Harriet Young, of Rangi Ruru School, asks :-

If nothing can travel faster than the speed of light, and supposedly strange things happen if anything exceeds the speed of light, how can light travel faster than the speed of light if, for example, you throw a torch that was switched on?

Geoffrey Stedman, a physicist at the University of Canterbury, responded.

Whenever we make a measurement of the speed of light in a vacuum we always get the same result, ie about three hundred million metres per second or c for short, no matter what speed the torch is travelling at. Relativity determines that no ordinary massive object can be accelerated to travel faster than light travels in a vacuum.

Like all things in relativity it takes several lectures to explain all things like this properly and it is very easy to make up difficult paradoxes.

Actually it's not just above c that "funny things appear to happen". Even at speeds slower than c things like time dilation can become very important, usually when light or electromagnetic waves are involved. For example, in position location using global positioning satellites (GPS), ship navigation, magnetism etc.

When it comes to switch the power on we cannot beat the electrons to the filament because the signal to move goes along the wire at approximately the speed of light. The exact details depend on the shape of the wire, its resistance and capacitance, and the material surrounding it, eg plastic insulation.

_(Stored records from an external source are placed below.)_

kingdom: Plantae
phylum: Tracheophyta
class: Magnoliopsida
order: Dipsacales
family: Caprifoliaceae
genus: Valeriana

As for the waved torch, we have to be careful to distinguish different types of signal speeds. Some can be greater than c. For example, consider the light from a rotating torch or light-house. If we are far enough away and rotate the beam fast enough the far end of the beam can be moving around at a speed faster than c.

For all that in fact, the torch beam, the wire to a light-bulb, and the power pylon wires from Benmore all carry mass at speed c, because mass and energy are related according to E = mc2.